Charters as Money Funnels

Another Gulen charter chain is in the news this week, this time thanks to reporting by James Pilcher in the Cincinnati Enquirer.

Gulen charters are not an actual charter chain, but a reference to the large web of charter schools founded by followers of the Turkish-born Muslim Iman Fethullah Gulen. Gulen came to the US in 1999, acquired a visa with the alleged help of the CIA, and settled in the Poconos (it really is lovely there).

The Cincinnati article catalogs all of the usual complaints about the Gulen chains. Staffed with unqualified, non-English speaking Turks, brought over on H-1B visas (because it's just so hard to find a qualified teacher looking for a job in this country). Education somewhere between mediocre and lousy. Lots of secretive behavior. The perimeter primate blog has some well-researched material about the movement.

Pilcher talked to one former teacher who described a system of tribute payment, in which employees are expected to kickback a good sized chunk of their pay (this allegation is denied by the charter with their usual one-size-fits-all-allegations response "these are just the words of a disgruntled former employee").

I talk to folks who are mystified by the whole business. Why would Turkish nationals be interested in American education? The answer is simple, and it highlights exactly what is wrong with the new wave of charter schools.

They aren't interested in American education at all. They're interested in American money.

When al-Qaeda was linked to US heroin trade a decade ago, nobody asked why the terrorist group was interested in American drug users. The answer was obvious-- drug traffic was a gaping hole in the US economy out of which millions of American dollars could be funneled.

The same principle would seem to apply here. Read about the reported behavior at Gulen charters (candy and parties for the days of "count week") and you see behaviors aimed directly at getting maximum money out of the schools.

It's not a school. It's a fund raiser.

Some commentators are concerned that Gulen is digging for ideological converts, and that may well be a side feature of some of these charters. But mostly what they do is hoover up giant piles of American tax dollars. The Gulen chains don't have to be excellent, and they don't have to play the kind of numbers-fudging games that some charters play-- they just have to do well enough to keep the money rolling in.

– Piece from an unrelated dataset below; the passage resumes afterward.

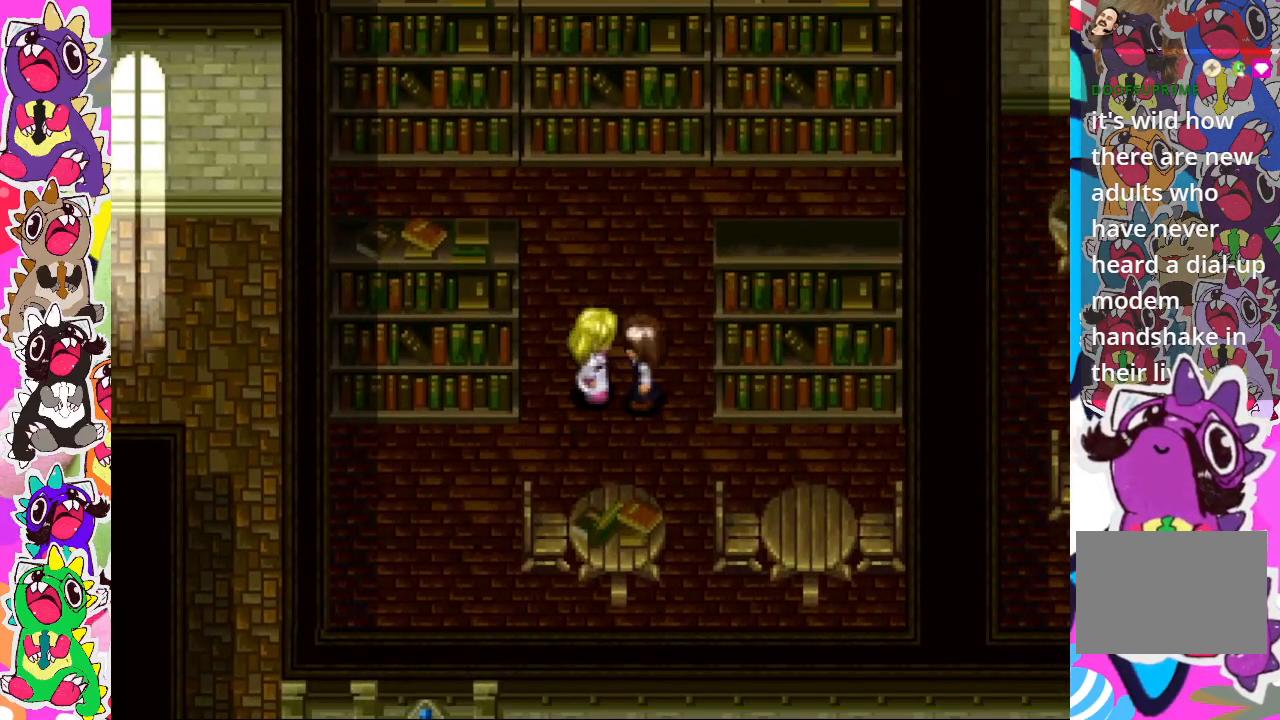
{"buttons": [], "left_stick": "center", "right_stick": "center", "events": [[33, "DPAD_RIGHT", "up"], [150, "CROSS", "up"]]}
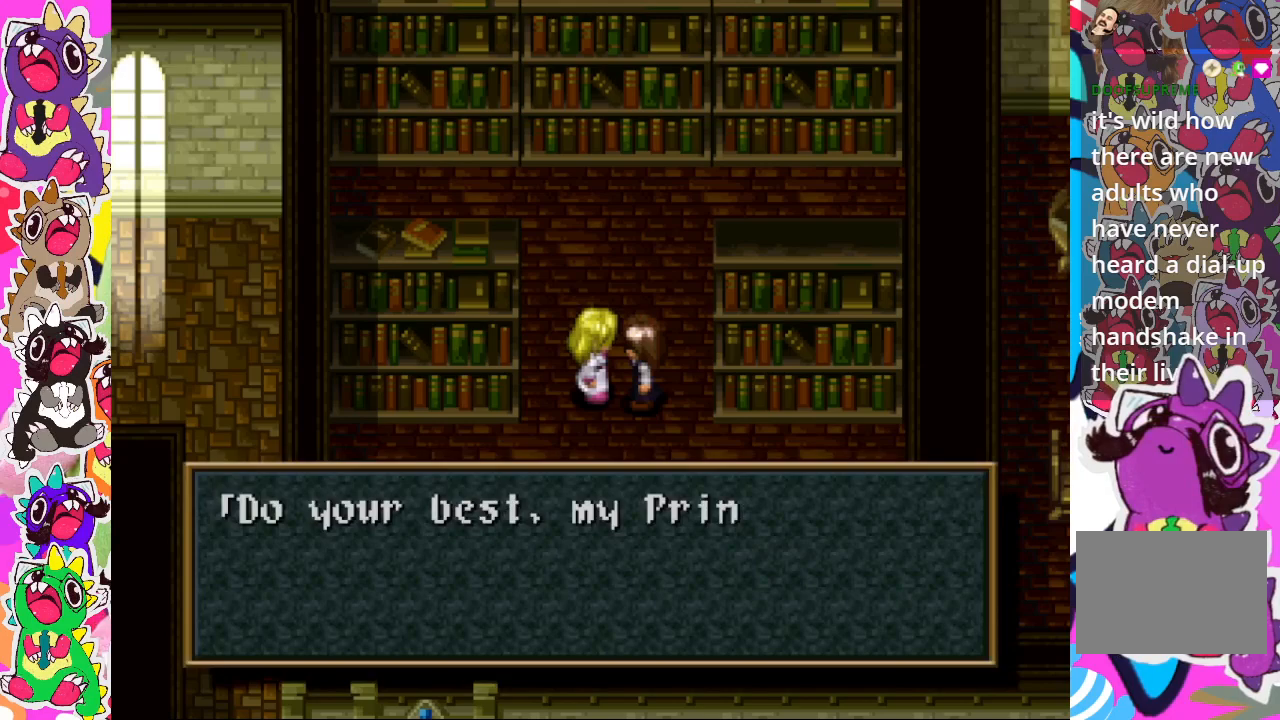
{"buttons": [], "left_stick": "center", "right_stick": "center", "events": []}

And that could be the motto of the modern charter movement-- "Just good enough to keep the money rolling in." Folks can get their dander up about Turkish nationals (and Muslims, at that-- gasp) walking in and setting up mediocre schools that skirt laws, push US teachers out of the job market, and send millions of tax dollars out of the country, but the Gulen folks are simply walking right through a door that modern charter proponents opened up. America is the land of opportunity, and current charter laws in many states represent an opportunity to make a pile of money.